Records drawn from a data source:
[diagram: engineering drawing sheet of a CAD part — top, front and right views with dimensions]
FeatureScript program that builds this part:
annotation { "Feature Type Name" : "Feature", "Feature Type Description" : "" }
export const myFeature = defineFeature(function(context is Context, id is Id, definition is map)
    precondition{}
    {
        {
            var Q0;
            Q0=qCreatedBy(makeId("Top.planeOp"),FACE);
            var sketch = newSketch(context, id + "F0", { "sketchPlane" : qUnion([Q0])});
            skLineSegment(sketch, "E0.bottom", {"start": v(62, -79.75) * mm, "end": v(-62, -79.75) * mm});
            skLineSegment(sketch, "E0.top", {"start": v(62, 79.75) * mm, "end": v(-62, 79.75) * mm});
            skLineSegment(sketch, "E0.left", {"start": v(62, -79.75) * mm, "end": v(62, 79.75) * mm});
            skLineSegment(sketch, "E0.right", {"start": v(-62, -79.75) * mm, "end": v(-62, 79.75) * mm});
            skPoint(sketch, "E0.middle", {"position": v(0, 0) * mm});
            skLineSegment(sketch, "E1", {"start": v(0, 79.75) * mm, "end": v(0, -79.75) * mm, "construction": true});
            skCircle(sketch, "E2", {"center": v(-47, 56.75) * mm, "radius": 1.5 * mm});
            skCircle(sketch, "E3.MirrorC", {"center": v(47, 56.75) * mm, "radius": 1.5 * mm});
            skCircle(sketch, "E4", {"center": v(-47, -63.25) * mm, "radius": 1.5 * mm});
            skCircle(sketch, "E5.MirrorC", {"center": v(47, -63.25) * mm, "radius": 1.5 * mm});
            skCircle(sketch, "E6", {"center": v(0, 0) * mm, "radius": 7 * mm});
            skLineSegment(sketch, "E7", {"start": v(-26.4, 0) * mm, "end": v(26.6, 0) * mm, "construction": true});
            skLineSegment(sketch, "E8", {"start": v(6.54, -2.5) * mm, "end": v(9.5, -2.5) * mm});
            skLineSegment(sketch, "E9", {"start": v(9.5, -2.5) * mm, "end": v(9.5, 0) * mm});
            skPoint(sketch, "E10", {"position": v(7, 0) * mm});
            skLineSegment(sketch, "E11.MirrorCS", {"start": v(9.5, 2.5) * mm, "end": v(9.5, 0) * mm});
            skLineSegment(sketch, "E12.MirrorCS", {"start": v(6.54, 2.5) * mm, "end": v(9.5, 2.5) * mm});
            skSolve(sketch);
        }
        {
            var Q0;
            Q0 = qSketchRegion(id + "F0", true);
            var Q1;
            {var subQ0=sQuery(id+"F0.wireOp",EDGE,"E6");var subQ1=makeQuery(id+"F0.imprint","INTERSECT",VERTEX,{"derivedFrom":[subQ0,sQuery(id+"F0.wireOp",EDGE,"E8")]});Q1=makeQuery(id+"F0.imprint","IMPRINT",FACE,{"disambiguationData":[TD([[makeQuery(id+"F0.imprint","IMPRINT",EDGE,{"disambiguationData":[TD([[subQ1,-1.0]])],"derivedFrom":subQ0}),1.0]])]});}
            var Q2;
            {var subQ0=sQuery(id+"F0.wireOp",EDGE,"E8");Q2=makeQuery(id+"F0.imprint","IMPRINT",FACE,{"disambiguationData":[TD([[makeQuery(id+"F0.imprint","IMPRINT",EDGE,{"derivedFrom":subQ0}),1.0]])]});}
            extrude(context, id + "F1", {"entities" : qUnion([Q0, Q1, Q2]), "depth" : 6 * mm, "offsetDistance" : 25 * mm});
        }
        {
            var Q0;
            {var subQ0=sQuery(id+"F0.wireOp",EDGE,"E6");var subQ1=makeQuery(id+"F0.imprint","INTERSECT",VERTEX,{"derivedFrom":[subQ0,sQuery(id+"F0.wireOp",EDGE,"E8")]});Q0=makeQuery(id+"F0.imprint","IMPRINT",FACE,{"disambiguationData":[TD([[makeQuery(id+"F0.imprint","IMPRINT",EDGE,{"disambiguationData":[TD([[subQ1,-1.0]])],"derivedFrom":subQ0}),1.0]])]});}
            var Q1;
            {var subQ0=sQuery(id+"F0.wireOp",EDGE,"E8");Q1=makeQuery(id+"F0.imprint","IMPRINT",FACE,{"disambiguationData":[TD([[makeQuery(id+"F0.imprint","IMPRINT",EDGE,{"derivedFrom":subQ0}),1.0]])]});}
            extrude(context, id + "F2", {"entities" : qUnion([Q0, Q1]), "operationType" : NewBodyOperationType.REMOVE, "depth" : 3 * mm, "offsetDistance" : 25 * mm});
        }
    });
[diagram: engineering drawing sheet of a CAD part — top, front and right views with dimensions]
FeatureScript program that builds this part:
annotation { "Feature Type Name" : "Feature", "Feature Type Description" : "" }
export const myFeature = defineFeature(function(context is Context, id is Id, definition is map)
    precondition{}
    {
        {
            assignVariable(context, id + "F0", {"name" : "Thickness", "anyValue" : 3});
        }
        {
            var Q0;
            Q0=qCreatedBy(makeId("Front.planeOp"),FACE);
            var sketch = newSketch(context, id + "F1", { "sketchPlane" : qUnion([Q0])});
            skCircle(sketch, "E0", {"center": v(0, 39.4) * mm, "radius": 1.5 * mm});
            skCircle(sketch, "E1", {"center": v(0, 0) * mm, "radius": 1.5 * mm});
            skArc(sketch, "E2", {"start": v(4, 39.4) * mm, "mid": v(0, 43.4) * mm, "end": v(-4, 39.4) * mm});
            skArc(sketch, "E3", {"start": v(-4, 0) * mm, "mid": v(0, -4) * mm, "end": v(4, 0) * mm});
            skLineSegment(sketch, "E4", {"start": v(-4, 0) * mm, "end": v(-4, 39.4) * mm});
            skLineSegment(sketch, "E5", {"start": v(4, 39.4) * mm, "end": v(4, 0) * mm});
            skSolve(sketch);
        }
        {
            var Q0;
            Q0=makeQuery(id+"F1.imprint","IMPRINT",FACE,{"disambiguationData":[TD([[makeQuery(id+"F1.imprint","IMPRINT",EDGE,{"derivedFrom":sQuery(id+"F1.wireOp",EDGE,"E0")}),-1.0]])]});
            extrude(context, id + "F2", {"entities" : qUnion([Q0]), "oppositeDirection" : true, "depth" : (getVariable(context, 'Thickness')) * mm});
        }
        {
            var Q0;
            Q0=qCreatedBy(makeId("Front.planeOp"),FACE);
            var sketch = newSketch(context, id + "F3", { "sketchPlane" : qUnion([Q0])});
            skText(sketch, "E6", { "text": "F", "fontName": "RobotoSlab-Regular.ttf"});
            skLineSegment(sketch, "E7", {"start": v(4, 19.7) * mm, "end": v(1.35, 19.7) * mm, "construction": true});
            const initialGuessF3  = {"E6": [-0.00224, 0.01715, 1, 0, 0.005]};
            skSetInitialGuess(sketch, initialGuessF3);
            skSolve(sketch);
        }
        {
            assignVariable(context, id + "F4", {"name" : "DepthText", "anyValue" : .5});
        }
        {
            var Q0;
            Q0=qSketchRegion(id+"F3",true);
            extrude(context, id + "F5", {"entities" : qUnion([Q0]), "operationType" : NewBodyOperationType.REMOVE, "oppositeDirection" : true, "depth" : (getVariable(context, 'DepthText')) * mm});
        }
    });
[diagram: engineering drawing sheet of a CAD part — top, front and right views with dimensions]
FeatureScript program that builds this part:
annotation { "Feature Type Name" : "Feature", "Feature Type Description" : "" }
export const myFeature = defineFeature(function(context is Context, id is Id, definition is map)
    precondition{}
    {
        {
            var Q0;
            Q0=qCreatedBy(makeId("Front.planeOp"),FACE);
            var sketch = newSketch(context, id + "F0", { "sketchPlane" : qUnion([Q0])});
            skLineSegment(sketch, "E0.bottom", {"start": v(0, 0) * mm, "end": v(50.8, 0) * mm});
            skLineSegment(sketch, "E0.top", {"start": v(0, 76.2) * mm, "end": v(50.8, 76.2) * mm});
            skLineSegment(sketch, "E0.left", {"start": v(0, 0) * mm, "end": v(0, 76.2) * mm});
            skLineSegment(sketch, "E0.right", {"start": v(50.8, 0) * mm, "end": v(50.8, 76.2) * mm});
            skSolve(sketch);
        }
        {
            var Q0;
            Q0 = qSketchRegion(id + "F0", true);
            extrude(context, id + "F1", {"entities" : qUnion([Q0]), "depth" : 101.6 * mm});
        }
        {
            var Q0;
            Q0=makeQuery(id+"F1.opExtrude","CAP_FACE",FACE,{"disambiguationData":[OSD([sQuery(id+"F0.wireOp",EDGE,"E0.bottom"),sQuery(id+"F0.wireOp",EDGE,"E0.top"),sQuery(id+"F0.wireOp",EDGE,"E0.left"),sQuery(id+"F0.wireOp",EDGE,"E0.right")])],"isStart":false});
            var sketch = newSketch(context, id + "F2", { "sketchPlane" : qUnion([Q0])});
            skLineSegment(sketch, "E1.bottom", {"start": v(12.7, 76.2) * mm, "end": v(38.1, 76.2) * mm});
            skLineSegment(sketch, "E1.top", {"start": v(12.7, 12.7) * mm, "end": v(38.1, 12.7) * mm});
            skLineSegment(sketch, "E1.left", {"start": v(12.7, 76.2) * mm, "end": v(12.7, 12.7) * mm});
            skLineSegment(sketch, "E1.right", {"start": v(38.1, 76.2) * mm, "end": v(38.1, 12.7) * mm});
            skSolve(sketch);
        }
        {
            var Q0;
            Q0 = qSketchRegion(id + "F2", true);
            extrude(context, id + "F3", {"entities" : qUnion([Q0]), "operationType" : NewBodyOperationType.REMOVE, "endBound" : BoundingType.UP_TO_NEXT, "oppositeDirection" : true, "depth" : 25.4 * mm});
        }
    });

Task objective »
Quote verbatim every line from the beginning of the records through the line containing "v(6.54, -2.5) *", including that line.

Result for this exercise »
[diagram: engineering drawing sheet of a CAD part — top, front and right views with dimensions]
FeatureScript program that builds this part:
annotation { "Feature Type Name" : "Feature", "Feature Type Description" : "" }
export const myFeature = defineFeature(function(context is Context, id is Id, definition is map)
    precondition{}
    {
        {
            var Q0;
            Q0=qCreatedBy(makeId("Top.planeOp"),FACE);
            var sketch = newSketch(context, id + "F0", { "sketchPlane" : qUnion([Q0])});
            skLineSegment(sketch, "E0.bottom", {"start": v(62, -79.75) * mm, "end": v(-62, -79.75) * mm});
            skLineSegment(sketch, "E0.top", {"start": v(62, 79.75) * mm, "end": v(-62, 79.75) * mm});
            skLineSegment(sketch, "E0.left", {"start": v(62, -79.75) * mm, "end": v(62, 79.75) * mm});
            skLineSegment(sketch, "E0.right", {"start": v(-62, -79.75) * mm, "end": v(-62, 79.75) * mm});
            skPoint(sketch, "E0.middle", {"position": v(0, 0) * mm});
            skLineSegment(sketch, "E1", {"start": v(0, 79.75) * mm, "end": v(0, -79.75) * mm, "construction": true});
            skCircle(sketch, "E2", {"center": v(-47, 56.75) * mm, "radius": 1.5 * mm});
            skCircle(sketch, "E3.MirrorC", {"center": v(47, 56.75) * mm, "radius": 1.5 * mm});
            skCircle(sketch, "E4", {"center": v(-47, -63.25) * mm, "radius": 1.5 * mm});
            skCircle(sketch, "E5.MirrorC", {"center": v(47, -63.25) * mm, "radius": 1.5 * mm});
            skCircle(sketch, "E6", {"center": v(0, 0) * mm, "radius": 7 * mm});
            skLineSegment(sketch, "E7", {"start": v(-26.4, 0) * mm, "end": v(26.6, 0) * mm, "construction": true});
            skLineSegment(sketch, "E8", {"start": v(6.54, -2.5) * mm, "end": v(9.5, -2.5) * mm});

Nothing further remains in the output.